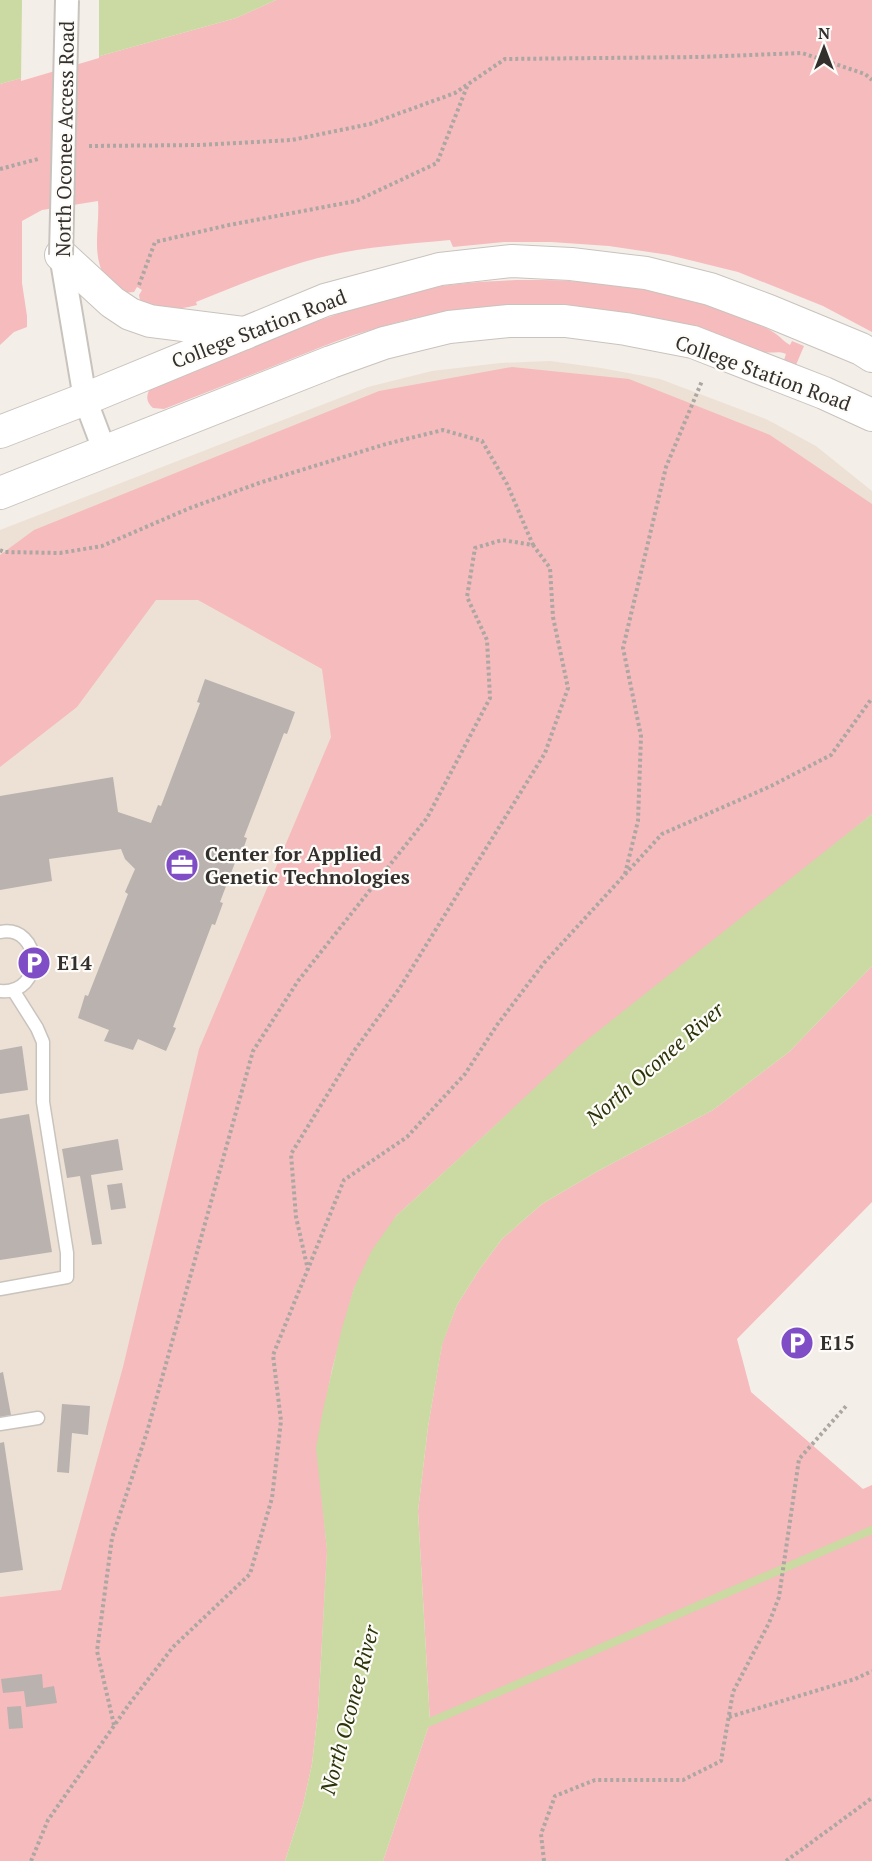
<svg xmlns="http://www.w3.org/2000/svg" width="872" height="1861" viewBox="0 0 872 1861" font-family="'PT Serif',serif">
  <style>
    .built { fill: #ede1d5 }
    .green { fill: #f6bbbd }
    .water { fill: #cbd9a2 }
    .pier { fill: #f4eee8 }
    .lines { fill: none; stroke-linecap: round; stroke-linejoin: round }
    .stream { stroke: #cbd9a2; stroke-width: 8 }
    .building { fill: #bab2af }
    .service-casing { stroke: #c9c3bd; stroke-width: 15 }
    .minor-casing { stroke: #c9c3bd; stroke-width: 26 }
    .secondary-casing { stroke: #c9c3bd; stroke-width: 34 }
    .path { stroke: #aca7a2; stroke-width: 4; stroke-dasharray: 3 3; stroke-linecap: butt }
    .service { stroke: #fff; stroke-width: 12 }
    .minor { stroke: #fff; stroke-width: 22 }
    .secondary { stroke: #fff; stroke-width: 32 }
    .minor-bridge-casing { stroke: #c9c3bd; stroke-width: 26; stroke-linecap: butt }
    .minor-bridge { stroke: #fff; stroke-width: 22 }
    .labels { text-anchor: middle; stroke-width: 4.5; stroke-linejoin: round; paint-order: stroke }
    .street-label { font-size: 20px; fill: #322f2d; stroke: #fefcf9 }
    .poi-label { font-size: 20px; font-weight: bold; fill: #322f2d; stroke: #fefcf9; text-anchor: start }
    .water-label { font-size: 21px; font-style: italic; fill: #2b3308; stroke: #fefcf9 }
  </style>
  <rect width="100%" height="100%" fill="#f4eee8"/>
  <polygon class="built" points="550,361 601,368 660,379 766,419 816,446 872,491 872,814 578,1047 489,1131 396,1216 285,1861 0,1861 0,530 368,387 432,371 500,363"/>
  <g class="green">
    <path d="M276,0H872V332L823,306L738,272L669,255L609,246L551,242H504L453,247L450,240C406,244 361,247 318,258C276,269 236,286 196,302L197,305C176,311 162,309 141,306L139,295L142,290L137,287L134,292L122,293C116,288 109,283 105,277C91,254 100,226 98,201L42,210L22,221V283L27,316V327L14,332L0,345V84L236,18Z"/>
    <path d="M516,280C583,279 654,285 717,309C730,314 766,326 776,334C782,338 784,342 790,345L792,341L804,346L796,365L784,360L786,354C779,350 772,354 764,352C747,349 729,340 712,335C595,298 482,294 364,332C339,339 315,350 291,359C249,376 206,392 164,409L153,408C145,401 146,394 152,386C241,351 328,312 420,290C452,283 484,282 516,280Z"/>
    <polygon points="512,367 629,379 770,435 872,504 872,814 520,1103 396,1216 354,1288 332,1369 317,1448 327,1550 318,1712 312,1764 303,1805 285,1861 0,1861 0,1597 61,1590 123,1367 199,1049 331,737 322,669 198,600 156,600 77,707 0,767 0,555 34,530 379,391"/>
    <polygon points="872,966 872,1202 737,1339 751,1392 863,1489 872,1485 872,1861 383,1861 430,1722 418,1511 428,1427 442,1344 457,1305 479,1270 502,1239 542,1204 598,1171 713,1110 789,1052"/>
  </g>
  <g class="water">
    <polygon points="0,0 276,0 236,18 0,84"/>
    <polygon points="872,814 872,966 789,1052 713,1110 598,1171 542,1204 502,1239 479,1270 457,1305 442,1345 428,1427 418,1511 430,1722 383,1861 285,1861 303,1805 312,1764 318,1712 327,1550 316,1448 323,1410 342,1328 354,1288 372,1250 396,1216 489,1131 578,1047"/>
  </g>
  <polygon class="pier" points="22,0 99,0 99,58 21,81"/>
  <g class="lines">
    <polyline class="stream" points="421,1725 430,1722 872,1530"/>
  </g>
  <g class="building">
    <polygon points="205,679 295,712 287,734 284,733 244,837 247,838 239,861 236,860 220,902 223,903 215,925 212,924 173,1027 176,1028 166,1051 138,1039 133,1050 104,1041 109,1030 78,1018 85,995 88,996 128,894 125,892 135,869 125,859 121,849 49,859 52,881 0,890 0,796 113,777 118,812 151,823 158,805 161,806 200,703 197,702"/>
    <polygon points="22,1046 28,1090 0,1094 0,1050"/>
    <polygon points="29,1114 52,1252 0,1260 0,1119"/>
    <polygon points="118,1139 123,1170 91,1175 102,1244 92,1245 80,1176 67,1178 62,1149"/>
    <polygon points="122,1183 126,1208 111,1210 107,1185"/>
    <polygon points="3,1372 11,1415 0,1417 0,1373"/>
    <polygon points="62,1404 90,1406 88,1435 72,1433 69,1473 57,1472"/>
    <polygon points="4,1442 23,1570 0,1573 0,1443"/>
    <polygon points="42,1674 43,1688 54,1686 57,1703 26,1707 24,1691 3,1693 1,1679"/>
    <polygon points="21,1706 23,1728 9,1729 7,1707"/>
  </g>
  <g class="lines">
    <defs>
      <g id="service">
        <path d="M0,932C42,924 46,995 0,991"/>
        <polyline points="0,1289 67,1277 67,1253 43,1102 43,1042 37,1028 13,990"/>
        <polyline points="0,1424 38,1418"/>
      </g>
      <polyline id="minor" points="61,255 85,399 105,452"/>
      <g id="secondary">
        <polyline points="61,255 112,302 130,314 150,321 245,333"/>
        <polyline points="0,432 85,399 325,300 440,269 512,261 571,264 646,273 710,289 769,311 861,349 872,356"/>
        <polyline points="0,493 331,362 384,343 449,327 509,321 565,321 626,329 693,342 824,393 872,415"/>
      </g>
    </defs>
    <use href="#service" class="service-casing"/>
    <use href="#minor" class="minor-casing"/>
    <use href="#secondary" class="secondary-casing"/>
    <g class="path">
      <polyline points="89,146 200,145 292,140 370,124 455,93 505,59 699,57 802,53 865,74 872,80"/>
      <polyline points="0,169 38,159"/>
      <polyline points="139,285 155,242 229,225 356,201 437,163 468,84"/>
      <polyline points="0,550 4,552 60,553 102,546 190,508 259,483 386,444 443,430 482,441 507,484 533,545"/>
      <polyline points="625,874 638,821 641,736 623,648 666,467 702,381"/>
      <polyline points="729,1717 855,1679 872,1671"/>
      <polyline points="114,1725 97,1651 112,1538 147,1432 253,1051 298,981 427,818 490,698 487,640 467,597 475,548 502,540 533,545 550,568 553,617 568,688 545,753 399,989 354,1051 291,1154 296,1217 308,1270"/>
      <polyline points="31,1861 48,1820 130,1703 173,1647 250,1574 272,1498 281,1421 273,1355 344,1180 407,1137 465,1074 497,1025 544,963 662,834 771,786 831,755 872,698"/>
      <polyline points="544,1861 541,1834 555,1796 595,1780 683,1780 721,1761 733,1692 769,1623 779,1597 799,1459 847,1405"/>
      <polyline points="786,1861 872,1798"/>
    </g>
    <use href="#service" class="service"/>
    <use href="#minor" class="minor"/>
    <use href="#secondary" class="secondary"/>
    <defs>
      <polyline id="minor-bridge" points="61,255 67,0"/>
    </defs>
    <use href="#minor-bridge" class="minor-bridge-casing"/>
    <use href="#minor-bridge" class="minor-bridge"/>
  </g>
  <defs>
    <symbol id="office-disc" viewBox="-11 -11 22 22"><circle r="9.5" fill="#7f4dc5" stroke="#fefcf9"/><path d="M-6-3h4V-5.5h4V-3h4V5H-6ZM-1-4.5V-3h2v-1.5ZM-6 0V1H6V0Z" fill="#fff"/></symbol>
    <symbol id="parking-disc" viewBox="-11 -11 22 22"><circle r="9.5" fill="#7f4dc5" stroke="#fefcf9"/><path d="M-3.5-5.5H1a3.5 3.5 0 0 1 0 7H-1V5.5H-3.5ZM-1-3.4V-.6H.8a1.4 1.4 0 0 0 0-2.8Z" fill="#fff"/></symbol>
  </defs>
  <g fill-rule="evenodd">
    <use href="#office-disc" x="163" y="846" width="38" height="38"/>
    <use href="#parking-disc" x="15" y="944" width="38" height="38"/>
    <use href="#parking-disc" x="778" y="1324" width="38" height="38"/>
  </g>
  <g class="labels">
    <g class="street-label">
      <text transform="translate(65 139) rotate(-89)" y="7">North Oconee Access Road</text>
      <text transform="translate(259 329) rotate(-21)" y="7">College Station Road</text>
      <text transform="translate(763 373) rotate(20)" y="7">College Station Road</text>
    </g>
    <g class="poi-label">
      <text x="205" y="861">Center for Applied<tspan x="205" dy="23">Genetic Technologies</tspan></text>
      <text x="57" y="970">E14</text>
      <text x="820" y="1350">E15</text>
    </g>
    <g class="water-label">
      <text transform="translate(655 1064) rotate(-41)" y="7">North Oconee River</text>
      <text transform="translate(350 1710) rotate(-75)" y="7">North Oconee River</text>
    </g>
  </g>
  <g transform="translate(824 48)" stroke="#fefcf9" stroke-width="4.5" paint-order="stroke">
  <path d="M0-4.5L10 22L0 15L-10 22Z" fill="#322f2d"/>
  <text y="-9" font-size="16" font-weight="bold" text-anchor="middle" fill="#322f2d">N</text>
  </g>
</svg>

^^^^

Count the lines of the material that include the word "middle", then report only the total.

▶ [ANSWER SECTION]: 2